Dengan demikian, “bintang sebagai pelempar setan” merepresentasikan peran wahyu dan ilmu pengetahuan sebagai cahaya yang menolak kegelapan kebodohan serta bisikan destruktif yang mengganggu jiwa.
Makna Interdisipliner dan Pendekatan Sains-Teologi
Dalam pendekatan interdisipliner modern, Nidhal Guessoum (2011) dalam Islam’s Quantum Question menekankan pentingnya membaca ayat-ayat kosmologis Al-Qur’an secara epistemologis, bukan sekadar empiris. Alam semesta memiliki dimensi yang berlapis-lapis; dimensi metafisik tidak tunduk pada observasi ilmiah.
Dalam konteks ini, “pelempar setan” bisa dipahami sebagai mekanisme proteksi kosmik multidimensional—menggambarkan adanya sistem energi dan hukum alam yang menjaga batas interaksi antara dunia fisik dan non-fisik.

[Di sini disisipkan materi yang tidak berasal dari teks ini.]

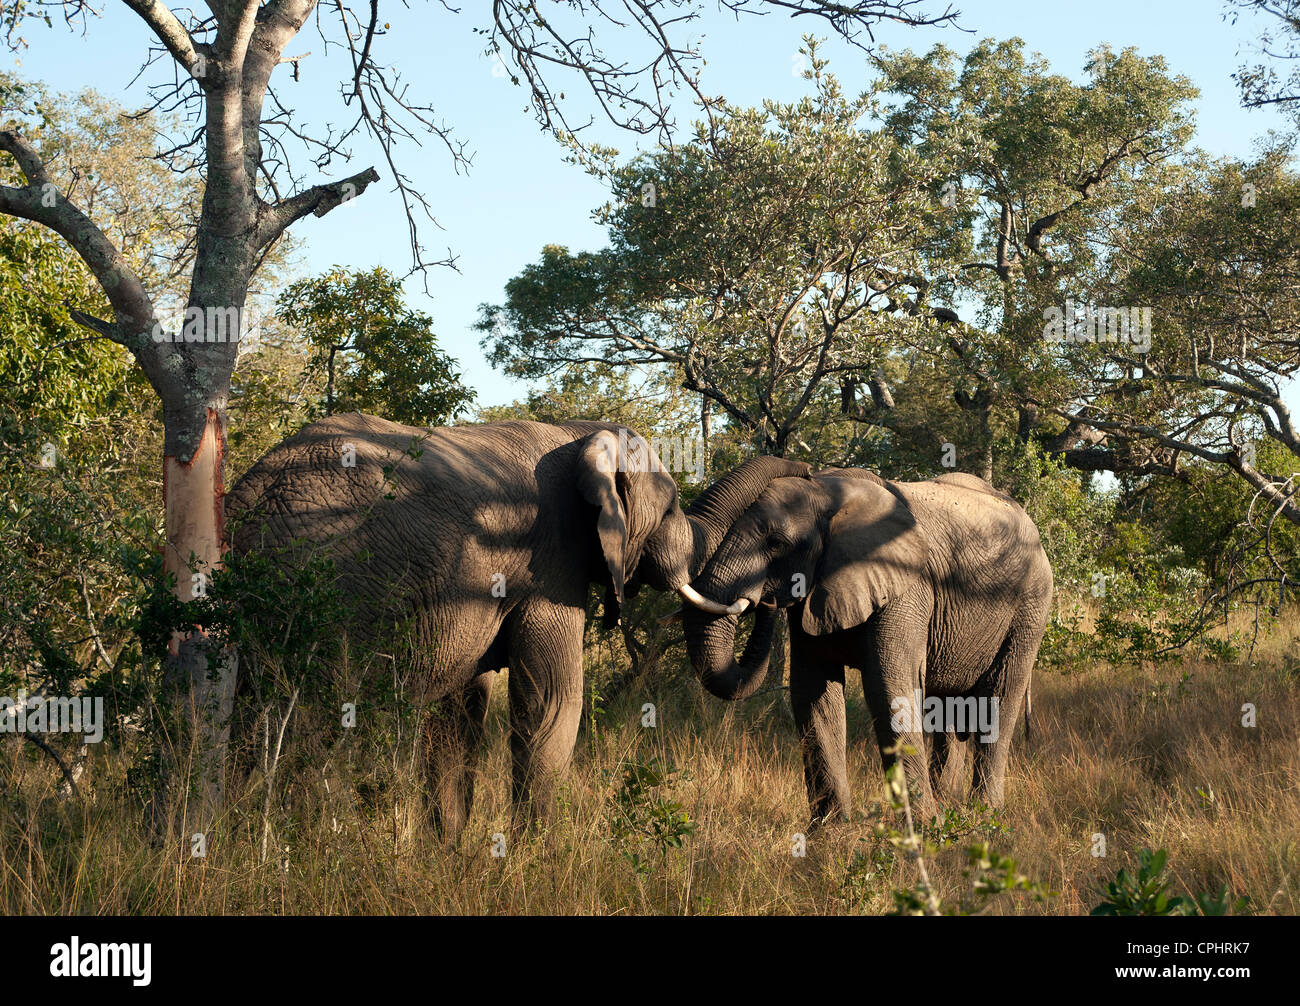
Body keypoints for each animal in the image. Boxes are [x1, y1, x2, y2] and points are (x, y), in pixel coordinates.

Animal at [225, 411, 809, 841]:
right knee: (315, 728)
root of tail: (250, 498)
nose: (802, 467)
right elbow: (554, 701)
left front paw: (449, 859)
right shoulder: (549, 562)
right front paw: (536, 862)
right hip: (330, 582)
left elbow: (461, 712)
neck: (578, 435)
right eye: (669, 510)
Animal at [676, 466, 1053, 823]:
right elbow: (813, 693)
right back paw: (949, 810)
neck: (832, 495)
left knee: (998, 701)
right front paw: (829, 832)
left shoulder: (904, 588)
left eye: (776, 543)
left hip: (1030, 608)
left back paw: (983, 816)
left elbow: (888, 688)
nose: (764, 601)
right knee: (949, 707)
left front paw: (922, 831)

Makna ini dapat disejajarkan dengan pandangan ilmiah modern bahwa energi tinggi (seperti radiasi gamma, neutrino, dan sinar kosmik) membentuk batas alami kosmos—fenomena yang secara metaforis dapat dikaitkan dengan “pagar langit” yang disebut dalam Al-Qur’an.
Kesimpulan
Ayat QS Al-Mulk:5 mengandung kedalaman makna yang lintas disiplin:
1.Secara teologis, ia menunjukkan fungsi bintang sebagai ciptaan Allah yang indah dan bermanfaat.

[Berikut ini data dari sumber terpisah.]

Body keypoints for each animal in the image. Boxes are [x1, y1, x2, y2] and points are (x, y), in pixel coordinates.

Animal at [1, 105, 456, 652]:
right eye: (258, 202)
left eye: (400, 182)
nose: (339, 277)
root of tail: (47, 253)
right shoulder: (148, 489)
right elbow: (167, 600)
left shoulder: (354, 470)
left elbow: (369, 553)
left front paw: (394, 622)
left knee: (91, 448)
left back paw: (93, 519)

2.Secara kosmologis, ia melambangkan sistem keteraturan alam semesta yang dijaga oleh hukum-hukum Allah.
3.Secara simbolis dan spiritual, ia menandakan cahaya pengetahuan yang menolak kekacauan batin dan gangguan destruktif.
Dengan demikian, ungkapan “bintang sebagai pelempar setan” dapat dimaknai sebagai metafora proteksi kosmik dan spiritual—menunjukkan bahwa jagat raya ini bukanlah ruang hampa acak, melainkan sistem yang dijaga keseimbangannya oleh kehendak dan hukum Tuhan.
Daftar Pustaka
Al-Ṭabarī, Jāmi‘ al-Bayān ‘an Ta’wīl Āyi al-Qur’ān. Beirut: Dār al-Fikr, 1984.

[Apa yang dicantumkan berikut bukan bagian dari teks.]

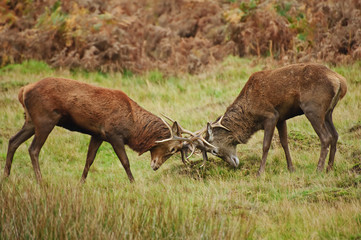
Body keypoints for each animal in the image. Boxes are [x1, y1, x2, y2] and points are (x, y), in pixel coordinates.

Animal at [3, 78, 191, 183]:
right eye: (173, 149)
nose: (156, 166)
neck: (133, 128)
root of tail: (23, 90)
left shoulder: (97, 135)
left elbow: (89, 160)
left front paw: (81, 183)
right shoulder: (114, 135)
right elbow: (125, 162)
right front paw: (133, 183)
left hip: (30, 121)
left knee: (13, 140)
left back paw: (6, 176)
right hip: (45, 120)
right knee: (33, 149)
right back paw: (41, 181)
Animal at [191, 63, 346, 174]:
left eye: (214, 151)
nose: (233, 164)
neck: (250, 113)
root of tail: (340, 81)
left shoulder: (271, 116)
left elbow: (265, 145)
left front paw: (260, 172)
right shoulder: (281, 118)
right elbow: (284, 142)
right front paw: (291, 168)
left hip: (313, 109)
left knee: (326, 137)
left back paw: (319, 169)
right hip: (328, 112)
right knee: (335, 135)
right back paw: (329, 168)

Al-Qurṭubī, Al-Jāmi‘ li Aḥkām al-Qur’ān. Kairo: Dār al-Kutub al-Miṣriyyah, 1964.
Ibn Kathīr, Tafsīr al-Qur’ān al-‘Aẓīm. Riyadh: Dār Ṭayyibah, 1999.
Al-Rāzī, Mafātīḥ al-Ghayb. Beirut: Dār al-Fikr, 1990.
Ibn ‘Ajībah, Al-Baḥr al-Madīd fī Tafsīr al-Qur’ān al-Majīd. Kairo: Dār al-Ma‘ārif, 1987.
Quraish Shihab, Tafsir al-Mishbah: Pesan, Kesan, dan Keserasian Al-Qur’an. Jakarta: Lentera Hati, 2002.
Muhammad Asad, The Message of the Qur’an. Gibraltar: Dar al-Andalus, 1980.
Harun Yahya, The Creation of the Universe. Istanbul: Global Publishing, 1999.
Nidhal Guessoum, Islam’s Quantum Question: Reconciling Muslim Tradition and Modern Science. London: I.B. Tauris, 2011.